Assignment 4: Variational Autoencoders
Discussion: May 13th
Deadline: May 12th, 23:59
In this assignment, we will implement a variational autoencoder (VAE).
Implementing a VAE
From an implementation standpoint, a VAE is pretty much just an autoencoder with
a stochastic encoder and a regularized latent space. As such, you might want to
proceed as follows:
- Build an autoencoder. Use any dataset/model of your choice.
- Add stochasticity in the last encoder layer. With the common choice of a
Gaussian distribution, this just means splitting the layer into two parts, one
of which generates means, the other variances. Then you use these values to take
Gaussian samples. You can use
tf.random.normal
for this – take samples from a standard normal distribution, multiply
with the standard deviation and add the mean. Be careful with the layer that
generates stds/variances; think about what value range these can be in and what
value range your layer returns. That is, choose a sensible activation function!
- Add a regularizer term to the reconstruction loss, corresponding to the KL-divergence.
The exact form of this for the Gaussian case can be found in many available
tutorials, implementations as well as the original paper.
You will likely find many VAE implementations around the web. Feel free to use
these for “inspiration”, but make sure you understand what you are doing! In particular,
here are some technicalities to pay special attention to:
- Choose your reconstruction loss carefully. Recall the discussion from the first
exercise (second part of Assignment 0). The loss needs to correspond to the negative
log-likelihood of the data conditioned on the latents, which will depend on how you choose to parameterize it.
If you just pick “some” loss, you might not have an actual variational autoencoder.
- One particularly devious issue comes up when using Keras losses like
BinaryCrossentropy
or MeanSquaredError.
By default, this will compute a per-pixel loss and then average over all pixels.
However, in this case we should sum over pixels since:
- We make the assumption that pixels are independent.
- With independence, the image probability becomes the product of pixel probabilities.
- Since we use log probabilities, this becomes the sum of log probabilities.
- Normally it doesn’t matter much if we sum or average over pixels, since if the number of
pixels is always the same, this is a constant factor. However in this case it matters a lot,
since averaging over pixels would make the loss much smaller relative to the KL
divergence term, and this will screw up the learning.
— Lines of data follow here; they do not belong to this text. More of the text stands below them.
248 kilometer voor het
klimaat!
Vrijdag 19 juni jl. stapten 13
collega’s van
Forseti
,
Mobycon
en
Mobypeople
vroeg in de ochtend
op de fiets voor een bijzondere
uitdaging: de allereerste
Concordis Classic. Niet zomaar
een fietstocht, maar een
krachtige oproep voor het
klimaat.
- Regarding the above issue, depending on the details of the data, loss function etc.
you might need to scale down the regularizer significantly (by multiplying
with a number much smaller than 1) to achieve any learning at all. A typical
sign of “overregularization” is when all reconstructions look the same (often like
some kind of average of all images).
On the other hand, scaling it up can also help to achieve better samples.
Strictly speaking, adding a scaling parameter implements a beta-VAE.
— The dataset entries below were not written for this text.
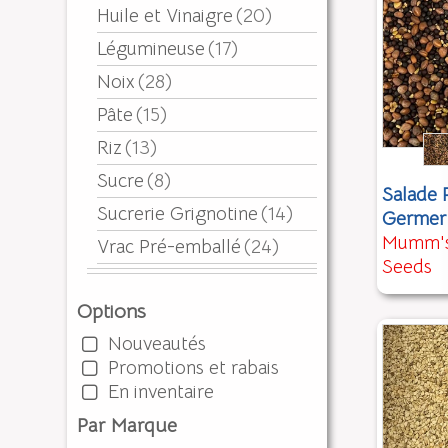
Huile et Vinaigre
(20)
Légumineuse
(17)
Noix
(28)
Pâte
(15)
Riz
(13)
Sucre
(8)
Salade P
Sucrerie Grignotine
(14)
Germer
Mumm's
Vrac Pré-emballé
(24)
Seeds
Options
Nouveautés
Promotions et rabais
En inventaire
Par Marque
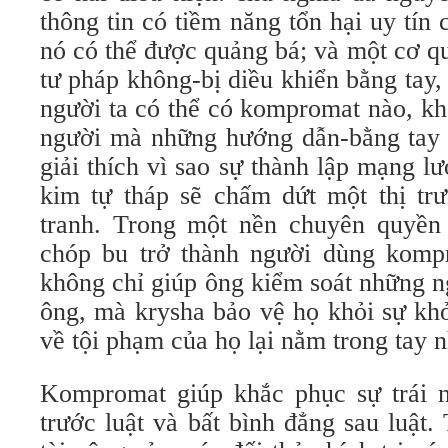
thông tin có tiềm năng tổn hại uy tín
nó có thể được quảng bá; và một cơ q
tư pháp không-bị diều khiển bằng tay, 
người ta có thể có kompromat nào, khô
người mà những hướng dẫn-bằng tay 
giải thích vì sao sự thành lập mạng lư
kim tự tháp sẽ chấm dứt một thị t
tranh. Trong một nền chuyên quyền 
chóp bu trở thành người dùng komp
không chỉ giúp ông kiểm soát những n
ông, mà krysha bảo vệ họ khỏi sự kh
về tội phạm của họ lại nằm trong tay n
Kompromat giúp khắc phục sự trái 
trước luật và bất bình đẳng sau luật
- In your KL loss (and throughout the rest of your program), pay special
attention to where you need the variance, the log variance,
standard deviation, log standard deviation etc. Depending on how you parameterize
it with your model, you will need different kinds of conversions here.
Train your VAE and generate some samples, perhaps trying out multiple
architectures and datasets. Think about the following issues:
- In case you ran into the aforementioned problem and your VAE refused to
reconstruct anything, forcing you to tone down the regularizer: Why do you think
this happens? Even if you don’t run into this issue, think about why the VAE
regularization might be a particularly troublesome one.
- How can you check whether the regularization was “successful”? Try your method
of choice on your own model(s).
- Compare VAE reconstructions with those of a normal autoencoder. They will
likely be significantly more blurry. Why does this happen? Aside from that, why
does blurriness tend to already be an issue in “normal” AEs?